Document replication and distribution in extensible geographically distributed web servers

  • Authors:
  • Ling Zhuo;Cho-Li Wang;Francis C. M. Lau

  • Affiliations:
  • Department of Computer Science and Information Systems, The University of Hong Kong, Pokfulam Road, Hong Kong;Department of Computer Science and Information Systems, The University of Hong Kong, Pokfulam Road, Hong Kong;Department of Computer Science and Information Systems, The University of Hong Kong, Pokfulam Road, Hong Kong

  • Venue:
  • Journal of Parallel and Distributed Computing - Scalable web services and architecture
  • Year:
  • 2003

Quantified Score

Hi-index 0.00

Visualization

Abstract

A geographically distributed web server (GDWS) system consists of multiple server nodes interconnected by a metropolitan area network (MAN) or a wide area network (WAN). It can achieve better efficiency in handling ever-increasing web requests than centralized web servers because its throughput will not be limited by available bandwidth connecting to a central server. The key research issue in the design of GDWS is how to replicate and distribute the documents of a website among the server nodes. This paper proposes a density-based replication scheme and applies it to our proposed Extensible GDWS architecture. We adopted a partial duplication scheme where document replication targets only at hot objects in a website. To distribute the replicas generated via the density-based replication scheme, we propose four different document distribution algorithms: Greedy-cost, Maximal-density, Greedy-penalty, and Proximity-aware.
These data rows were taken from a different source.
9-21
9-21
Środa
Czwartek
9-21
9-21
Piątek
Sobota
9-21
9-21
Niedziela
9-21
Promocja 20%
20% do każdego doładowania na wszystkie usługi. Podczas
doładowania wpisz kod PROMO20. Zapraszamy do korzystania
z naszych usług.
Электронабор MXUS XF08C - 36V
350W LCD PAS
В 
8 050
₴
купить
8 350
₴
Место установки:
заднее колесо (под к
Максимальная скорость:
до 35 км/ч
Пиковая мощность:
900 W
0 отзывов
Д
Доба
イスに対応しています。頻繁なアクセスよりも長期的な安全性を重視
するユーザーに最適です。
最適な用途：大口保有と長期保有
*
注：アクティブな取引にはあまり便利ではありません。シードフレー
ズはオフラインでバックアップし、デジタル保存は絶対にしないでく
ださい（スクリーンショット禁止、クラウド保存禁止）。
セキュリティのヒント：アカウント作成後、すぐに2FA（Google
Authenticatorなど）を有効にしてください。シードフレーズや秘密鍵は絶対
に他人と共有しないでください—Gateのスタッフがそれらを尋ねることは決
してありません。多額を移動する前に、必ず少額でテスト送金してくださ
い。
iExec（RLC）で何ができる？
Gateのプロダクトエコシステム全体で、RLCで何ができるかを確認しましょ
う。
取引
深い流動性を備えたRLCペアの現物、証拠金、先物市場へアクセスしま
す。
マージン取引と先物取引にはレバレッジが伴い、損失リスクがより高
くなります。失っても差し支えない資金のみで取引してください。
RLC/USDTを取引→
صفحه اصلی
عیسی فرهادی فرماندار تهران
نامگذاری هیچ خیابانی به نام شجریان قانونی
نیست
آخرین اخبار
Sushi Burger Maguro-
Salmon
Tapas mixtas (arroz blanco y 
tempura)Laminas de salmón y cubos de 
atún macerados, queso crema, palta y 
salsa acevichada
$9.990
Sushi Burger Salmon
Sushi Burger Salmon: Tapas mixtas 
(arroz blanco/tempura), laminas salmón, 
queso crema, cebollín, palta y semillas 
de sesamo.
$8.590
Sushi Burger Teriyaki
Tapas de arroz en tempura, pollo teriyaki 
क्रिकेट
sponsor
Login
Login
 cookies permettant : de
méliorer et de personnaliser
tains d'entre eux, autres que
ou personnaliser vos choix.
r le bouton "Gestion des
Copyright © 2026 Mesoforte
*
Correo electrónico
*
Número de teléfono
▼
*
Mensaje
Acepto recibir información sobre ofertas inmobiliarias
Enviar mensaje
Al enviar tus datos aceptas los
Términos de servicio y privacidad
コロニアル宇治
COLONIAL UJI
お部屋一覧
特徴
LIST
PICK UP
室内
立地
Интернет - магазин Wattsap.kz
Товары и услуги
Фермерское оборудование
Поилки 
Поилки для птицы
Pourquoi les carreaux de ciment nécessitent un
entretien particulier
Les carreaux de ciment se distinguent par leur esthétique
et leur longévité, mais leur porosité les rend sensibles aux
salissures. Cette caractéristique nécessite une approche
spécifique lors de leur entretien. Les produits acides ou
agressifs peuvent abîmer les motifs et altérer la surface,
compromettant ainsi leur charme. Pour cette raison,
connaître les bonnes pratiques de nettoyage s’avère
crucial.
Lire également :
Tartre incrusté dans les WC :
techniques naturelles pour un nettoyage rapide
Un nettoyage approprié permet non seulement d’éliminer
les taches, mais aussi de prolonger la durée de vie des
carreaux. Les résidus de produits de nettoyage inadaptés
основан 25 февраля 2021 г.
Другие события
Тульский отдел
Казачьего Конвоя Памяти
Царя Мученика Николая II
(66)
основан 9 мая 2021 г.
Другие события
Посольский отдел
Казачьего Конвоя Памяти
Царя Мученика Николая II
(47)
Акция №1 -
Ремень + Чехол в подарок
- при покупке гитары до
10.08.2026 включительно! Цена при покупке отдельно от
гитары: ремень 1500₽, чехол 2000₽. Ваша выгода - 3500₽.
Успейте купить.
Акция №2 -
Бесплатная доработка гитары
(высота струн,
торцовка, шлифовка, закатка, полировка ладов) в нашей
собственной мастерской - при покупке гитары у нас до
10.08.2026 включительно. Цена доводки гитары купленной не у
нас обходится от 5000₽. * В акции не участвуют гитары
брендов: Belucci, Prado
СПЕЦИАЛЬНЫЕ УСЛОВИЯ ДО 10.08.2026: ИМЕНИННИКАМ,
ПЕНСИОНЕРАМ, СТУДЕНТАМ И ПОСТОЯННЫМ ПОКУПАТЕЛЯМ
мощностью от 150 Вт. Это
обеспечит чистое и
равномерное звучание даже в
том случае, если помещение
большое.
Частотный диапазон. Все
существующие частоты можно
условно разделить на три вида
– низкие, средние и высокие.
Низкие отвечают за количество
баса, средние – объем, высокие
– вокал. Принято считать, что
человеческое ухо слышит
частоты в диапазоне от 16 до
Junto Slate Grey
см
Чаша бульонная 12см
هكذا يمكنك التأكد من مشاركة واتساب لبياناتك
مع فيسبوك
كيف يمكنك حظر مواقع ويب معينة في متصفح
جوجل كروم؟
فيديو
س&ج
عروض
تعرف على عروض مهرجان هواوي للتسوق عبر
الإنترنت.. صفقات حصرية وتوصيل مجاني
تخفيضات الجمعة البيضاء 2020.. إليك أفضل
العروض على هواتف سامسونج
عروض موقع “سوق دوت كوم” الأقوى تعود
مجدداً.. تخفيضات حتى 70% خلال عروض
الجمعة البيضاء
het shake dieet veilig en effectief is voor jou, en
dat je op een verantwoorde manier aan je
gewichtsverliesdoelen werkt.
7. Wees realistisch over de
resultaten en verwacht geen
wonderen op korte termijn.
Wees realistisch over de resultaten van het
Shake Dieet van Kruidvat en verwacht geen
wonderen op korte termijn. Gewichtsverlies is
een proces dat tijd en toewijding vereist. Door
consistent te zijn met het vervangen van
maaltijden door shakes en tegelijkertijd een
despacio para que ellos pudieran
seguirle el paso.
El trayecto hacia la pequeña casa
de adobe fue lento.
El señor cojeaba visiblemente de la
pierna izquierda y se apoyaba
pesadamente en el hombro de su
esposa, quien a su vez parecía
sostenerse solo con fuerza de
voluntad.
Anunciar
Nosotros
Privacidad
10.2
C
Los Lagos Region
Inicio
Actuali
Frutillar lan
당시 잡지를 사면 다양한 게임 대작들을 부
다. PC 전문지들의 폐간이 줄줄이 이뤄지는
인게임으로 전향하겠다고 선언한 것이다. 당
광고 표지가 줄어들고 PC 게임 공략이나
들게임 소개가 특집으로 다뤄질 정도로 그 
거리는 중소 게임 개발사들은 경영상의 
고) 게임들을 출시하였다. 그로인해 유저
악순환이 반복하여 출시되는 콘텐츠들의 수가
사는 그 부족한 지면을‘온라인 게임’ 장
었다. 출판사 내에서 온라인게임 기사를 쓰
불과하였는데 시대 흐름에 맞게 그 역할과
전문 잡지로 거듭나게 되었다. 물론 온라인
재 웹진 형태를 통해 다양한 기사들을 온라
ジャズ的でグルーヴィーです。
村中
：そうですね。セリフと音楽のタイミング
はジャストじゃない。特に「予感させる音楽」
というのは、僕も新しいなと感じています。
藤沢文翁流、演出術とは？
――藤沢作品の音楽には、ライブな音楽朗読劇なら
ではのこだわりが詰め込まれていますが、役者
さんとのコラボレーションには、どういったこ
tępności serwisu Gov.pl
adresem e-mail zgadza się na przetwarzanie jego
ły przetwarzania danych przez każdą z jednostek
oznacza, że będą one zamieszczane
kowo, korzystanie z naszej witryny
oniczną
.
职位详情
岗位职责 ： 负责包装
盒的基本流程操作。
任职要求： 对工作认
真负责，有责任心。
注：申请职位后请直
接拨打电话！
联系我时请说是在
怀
A proximity-based routing mechanism is designed to incorporate these algorithms for achieving better web server performance in a WAN environment. Simulation results show that the Greedy-penalty algorithm yields most stable load-balancing performance, and the Greedy-cost algorithm causes least internal traffic. Our scheme can achieve 80% of the performance of full-replication, with half the disk space.